Wären am Sonntag Bundestagswahlen, hätte eine Jamaikakoalition aus Union, Grünen und FDP auf Bundesebene mit 50 Prozent eine regierungsfähige Mehrheit. Zu diesem Ergebnis kommt der stern-RTL-Wahltrend. Nach der Wahl in Schleswig-Holstein ist ein solches Dreierbündnis bereits in diesem Bundesland im Gespräch.

Die SPD gewann in der Umfrage im Vergleich zur Vorwoche wieder einen Prozentpunkt hinzu.
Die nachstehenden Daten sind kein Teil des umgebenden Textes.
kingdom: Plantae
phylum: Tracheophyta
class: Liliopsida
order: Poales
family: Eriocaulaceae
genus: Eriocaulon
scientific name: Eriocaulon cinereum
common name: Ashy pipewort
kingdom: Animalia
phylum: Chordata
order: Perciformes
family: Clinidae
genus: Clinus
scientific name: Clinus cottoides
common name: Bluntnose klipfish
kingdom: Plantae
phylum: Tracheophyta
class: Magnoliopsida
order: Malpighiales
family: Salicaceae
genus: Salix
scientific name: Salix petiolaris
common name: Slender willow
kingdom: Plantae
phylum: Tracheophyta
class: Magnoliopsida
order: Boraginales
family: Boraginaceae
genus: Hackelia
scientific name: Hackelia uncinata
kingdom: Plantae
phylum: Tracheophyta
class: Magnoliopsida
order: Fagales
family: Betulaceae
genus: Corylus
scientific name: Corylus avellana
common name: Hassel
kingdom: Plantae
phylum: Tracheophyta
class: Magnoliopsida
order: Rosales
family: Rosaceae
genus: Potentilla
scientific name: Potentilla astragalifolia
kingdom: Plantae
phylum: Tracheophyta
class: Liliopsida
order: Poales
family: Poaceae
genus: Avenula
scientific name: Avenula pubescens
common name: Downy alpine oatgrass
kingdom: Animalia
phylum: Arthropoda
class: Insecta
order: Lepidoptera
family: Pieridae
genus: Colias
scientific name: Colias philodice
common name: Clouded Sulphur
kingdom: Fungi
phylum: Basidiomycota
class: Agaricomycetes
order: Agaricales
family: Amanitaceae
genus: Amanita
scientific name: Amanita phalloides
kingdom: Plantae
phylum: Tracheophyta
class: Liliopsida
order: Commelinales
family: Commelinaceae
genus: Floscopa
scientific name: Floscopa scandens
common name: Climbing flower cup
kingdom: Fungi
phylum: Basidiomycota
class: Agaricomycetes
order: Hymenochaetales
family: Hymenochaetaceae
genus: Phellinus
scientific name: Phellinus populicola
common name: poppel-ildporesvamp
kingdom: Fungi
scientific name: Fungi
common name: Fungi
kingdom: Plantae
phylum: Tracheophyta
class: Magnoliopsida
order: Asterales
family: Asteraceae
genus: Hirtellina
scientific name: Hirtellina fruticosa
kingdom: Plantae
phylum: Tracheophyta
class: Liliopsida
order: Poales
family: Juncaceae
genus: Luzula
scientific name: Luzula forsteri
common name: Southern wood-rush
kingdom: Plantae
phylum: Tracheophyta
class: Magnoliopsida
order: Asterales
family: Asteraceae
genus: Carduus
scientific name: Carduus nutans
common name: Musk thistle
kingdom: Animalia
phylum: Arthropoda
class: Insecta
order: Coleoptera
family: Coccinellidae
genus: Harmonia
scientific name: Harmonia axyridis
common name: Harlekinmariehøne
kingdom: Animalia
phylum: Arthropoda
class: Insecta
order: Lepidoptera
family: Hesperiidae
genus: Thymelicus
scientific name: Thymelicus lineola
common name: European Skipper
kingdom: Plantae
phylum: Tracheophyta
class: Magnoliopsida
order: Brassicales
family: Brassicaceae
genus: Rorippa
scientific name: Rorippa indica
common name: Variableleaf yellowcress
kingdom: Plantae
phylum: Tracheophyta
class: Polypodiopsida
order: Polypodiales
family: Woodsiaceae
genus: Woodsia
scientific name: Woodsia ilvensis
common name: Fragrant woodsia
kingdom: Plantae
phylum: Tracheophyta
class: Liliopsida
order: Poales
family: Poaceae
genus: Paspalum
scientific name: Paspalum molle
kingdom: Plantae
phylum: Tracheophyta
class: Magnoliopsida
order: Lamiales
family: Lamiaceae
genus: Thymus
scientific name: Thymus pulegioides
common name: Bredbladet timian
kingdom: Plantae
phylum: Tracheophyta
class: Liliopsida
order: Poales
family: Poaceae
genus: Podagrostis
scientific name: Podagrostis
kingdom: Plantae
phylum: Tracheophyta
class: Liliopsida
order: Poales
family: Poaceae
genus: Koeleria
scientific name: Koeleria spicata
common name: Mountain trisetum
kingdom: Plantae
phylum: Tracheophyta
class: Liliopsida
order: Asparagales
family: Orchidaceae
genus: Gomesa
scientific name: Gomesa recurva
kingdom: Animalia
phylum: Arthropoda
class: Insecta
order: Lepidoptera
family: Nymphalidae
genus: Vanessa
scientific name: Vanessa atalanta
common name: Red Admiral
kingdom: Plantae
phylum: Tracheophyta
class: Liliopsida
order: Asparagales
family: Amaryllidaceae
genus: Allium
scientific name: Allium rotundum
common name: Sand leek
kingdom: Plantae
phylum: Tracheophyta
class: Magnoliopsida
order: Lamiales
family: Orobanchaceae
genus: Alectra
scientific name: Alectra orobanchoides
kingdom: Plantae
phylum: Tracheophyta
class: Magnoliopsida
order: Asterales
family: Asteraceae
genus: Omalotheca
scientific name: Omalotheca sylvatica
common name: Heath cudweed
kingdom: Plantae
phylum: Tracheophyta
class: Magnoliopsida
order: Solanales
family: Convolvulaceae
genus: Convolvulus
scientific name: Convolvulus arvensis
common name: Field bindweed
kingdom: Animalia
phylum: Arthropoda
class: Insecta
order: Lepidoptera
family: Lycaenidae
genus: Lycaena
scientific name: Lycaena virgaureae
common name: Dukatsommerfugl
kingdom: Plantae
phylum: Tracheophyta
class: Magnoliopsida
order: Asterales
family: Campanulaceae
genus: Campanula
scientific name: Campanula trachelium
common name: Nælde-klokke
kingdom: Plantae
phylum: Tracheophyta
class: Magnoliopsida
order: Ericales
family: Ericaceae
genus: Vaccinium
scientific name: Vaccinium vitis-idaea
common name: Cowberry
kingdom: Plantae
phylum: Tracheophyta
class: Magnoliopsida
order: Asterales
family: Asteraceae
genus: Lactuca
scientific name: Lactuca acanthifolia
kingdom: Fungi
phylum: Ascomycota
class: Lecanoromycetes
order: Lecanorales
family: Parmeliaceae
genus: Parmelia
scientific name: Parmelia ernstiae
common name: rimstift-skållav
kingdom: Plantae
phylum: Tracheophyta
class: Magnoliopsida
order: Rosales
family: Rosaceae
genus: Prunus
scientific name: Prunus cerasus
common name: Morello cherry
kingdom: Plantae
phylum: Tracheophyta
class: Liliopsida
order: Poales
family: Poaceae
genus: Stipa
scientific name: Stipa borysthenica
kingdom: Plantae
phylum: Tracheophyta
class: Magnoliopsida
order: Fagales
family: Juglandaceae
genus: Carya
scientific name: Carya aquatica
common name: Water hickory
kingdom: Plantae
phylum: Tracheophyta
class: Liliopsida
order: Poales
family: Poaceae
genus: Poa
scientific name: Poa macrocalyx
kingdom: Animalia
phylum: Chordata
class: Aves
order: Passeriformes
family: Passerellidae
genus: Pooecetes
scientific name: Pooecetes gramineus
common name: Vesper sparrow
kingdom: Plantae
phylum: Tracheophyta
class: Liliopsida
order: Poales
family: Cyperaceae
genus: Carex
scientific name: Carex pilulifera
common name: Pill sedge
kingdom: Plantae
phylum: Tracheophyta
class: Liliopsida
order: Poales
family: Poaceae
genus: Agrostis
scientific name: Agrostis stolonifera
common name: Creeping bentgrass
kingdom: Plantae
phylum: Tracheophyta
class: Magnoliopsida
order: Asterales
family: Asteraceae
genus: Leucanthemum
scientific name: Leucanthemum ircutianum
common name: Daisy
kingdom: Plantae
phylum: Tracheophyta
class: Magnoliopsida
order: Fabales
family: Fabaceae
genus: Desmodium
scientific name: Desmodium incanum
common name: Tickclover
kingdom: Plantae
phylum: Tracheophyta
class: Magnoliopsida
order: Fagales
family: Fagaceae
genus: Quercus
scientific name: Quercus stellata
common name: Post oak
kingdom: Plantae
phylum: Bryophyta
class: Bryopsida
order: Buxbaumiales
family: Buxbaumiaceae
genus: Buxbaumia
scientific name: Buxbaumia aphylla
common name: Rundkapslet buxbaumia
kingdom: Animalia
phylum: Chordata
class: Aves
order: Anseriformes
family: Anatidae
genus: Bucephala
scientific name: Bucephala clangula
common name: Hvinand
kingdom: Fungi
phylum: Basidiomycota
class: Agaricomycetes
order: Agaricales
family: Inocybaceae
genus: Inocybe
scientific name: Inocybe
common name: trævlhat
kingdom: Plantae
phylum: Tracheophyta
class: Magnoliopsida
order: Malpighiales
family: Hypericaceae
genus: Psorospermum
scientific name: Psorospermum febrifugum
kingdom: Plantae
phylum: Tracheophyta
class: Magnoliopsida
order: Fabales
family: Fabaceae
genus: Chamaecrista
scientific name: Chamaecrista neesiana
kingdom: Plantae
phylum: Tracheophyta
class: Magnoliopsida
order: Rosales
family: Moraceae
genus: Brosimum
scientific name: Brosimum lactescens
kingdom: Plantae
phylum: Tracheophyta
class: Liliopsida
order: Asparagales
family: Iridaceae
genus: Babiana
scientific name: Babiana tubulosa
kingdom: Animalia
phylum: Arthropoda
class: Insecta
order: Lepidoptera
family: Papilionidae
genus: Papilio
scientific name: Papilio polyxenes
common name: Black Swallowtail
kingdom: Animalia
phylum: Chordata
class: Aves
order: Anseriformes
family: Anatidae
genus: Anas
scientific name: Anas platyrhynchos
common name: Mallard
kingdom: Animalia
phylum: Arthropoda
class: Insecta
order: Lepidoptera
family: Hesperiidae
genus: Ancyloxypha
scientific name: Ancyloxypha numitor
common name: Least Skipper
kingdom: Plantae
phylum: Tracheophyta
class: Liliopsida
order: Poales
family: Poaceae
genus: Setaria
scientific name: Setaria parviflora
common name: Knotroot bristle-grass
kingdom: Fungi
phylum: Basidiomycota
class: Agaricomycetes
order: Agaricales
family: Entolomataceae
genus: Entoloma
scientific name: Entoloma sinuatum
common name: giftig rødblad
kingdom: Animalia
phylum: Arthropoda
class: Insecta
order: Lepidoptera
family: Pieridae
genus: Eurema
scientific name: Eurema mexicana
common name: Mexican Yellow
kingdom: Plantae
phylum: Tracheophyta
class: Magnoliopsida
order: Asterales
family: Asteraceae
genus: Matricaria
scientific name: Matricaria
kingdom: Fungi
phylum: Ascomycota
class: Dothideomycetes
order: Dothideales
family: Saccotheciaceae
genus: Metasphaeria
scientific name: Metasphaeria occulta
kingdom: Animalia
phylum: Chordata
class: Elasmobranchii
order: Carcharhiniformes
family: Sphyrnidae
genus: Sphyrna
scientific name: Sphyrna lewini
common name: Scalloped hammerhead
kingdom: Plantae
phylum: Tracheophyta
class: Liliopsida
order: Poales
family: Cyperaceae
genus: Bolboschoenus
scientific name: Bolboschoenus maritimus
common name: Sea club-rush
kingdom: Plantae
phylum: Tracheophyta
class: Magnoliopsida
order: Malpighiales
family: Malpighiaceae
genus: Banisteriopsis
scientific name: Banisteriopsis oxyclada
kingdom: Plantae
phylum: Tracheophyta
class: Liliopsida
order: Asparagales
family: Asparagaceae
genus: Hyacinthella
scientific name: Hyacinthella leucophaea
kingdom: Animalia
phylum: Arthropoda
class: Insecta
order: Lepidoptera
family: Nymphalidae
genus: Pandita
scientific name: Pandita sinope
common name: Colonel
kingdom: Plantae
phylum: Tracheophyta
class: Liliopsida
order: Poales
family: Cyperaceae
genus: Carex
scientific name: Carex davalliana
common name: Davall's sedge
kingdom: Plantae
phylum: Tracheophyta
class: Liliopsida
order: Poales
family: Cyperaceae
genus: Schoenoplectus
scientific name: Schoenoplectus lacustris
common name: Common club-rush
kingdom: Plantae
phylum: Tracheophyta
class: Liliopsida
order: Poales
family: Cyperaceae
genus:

Sie liegt aber mit 29 Prozent immer noch sieben Punkte hinter der CDU/CSU, die unverändert bei 36 Prozent steht. Bei acht Prozent stagniert die Linke. Die Grünen büßen einen Punkt ein auf sieben Prozent, und auch die AfD verliert einen Punkt auf sieben Prozent. Ebenfalls sieben Prozent bekäme die FDP. Auf die sonstigen kleinen Parteien entfallen zusammen 6 Prozent. Der Anteil der Nichtwähler und Unentschlossenen beträgt 23 Prozent.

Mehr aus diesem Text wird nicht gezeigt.